[What to produce]
Hunt through the lines below for the string "your" and copy each one that has it.

Collected data:
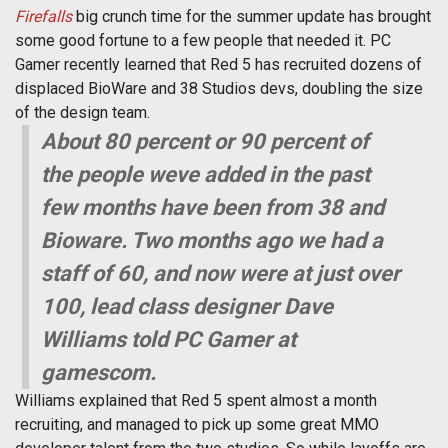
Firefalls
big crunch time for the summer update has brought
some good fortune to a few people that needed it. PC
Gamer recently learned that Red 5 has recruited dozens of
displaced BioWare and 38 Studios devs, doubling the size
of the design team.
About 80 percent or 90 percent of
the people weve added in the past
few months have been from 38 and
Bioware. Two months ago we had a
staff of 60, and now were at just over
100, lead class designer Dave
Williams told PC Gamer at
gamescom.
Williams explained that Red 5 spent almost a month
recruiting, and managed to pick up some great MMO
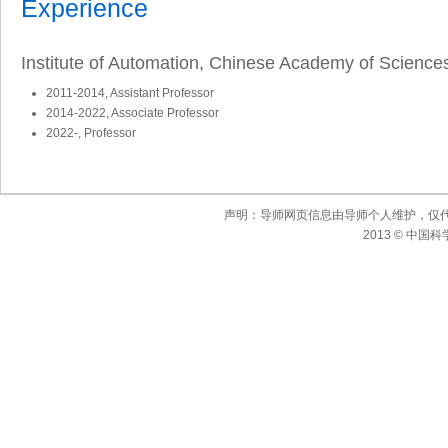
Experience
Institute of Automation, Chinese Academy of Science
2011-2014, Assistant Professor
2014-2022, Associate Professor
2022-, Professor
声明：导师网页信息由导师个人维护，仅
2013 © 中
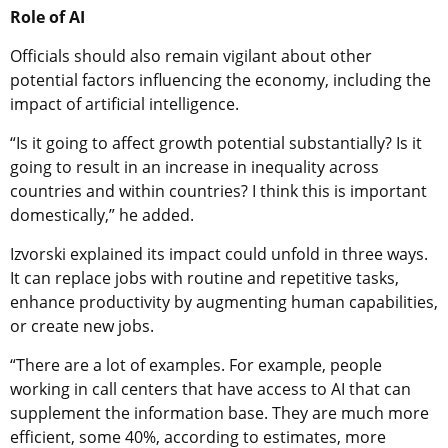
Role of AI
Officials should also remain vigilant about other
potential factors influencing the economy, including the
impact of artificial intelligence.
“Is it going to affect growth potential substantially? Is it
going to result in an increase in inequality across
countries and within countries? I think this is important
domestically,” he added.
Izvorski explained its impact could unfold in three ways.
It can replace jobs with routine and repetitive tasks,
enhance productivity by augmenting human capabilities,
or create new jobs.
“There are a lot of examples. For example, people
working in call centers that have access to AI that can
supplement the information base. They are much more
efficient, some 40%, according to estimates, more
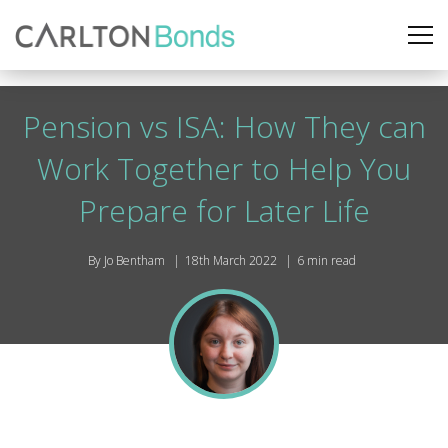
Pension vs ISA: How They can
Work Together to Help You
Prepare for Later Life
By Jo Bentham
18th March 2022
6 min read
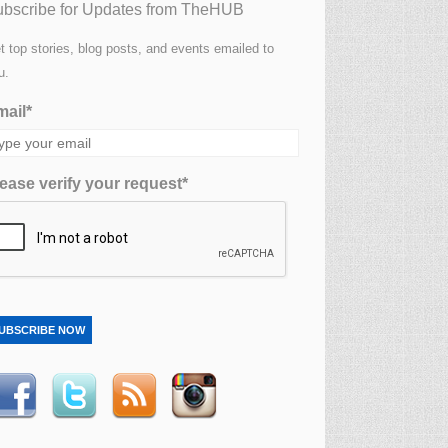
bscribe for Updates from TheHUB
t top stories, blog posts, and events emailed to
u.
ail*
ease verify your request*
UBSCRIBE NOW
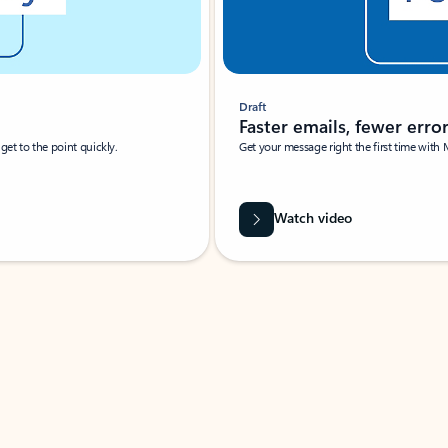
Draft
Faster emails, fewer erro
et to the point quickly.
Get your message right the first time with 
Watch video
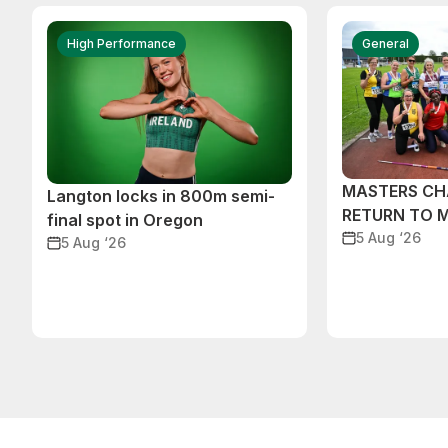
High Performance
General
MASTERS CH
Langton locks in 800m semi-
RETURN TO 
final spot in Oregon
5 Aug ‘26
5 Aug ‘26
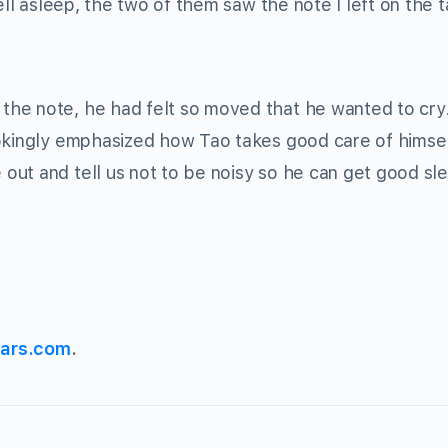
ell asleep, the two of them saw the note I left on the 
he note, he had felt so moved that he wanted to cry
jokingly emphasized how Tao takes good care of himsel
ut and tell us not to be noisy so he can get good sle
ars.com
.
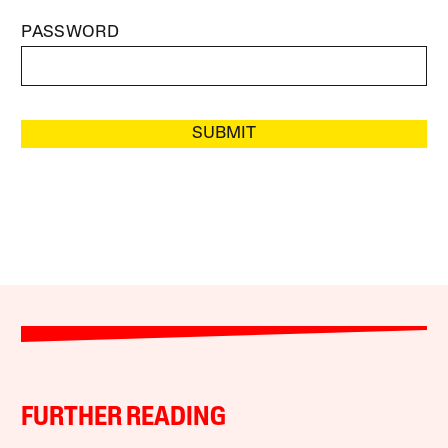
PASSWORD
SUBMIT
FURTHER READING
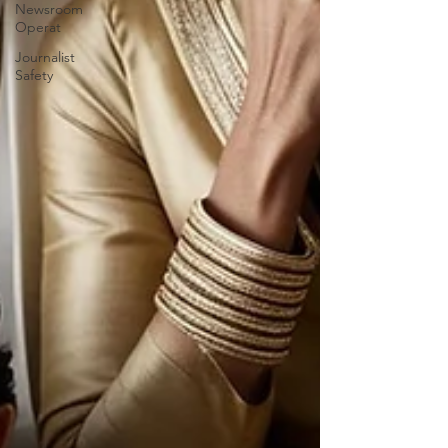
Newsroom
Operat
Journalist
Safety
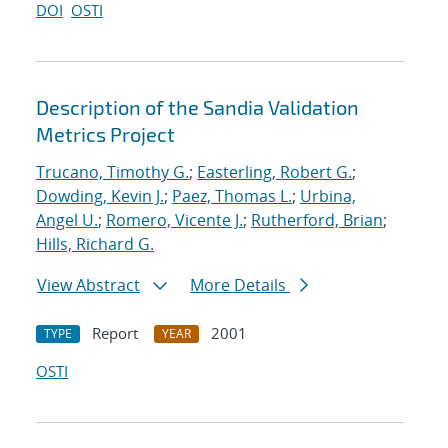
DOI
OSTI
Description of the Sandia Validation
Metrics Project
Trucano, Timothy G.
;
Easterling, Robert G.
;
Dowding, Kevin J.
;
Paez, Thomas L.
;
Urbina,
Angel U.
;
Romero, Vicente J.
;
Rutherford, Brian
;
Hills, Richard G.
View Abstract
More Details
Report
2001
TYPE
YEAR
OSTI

[Expected answer]
ease verify your request*
Get your message right the first time with 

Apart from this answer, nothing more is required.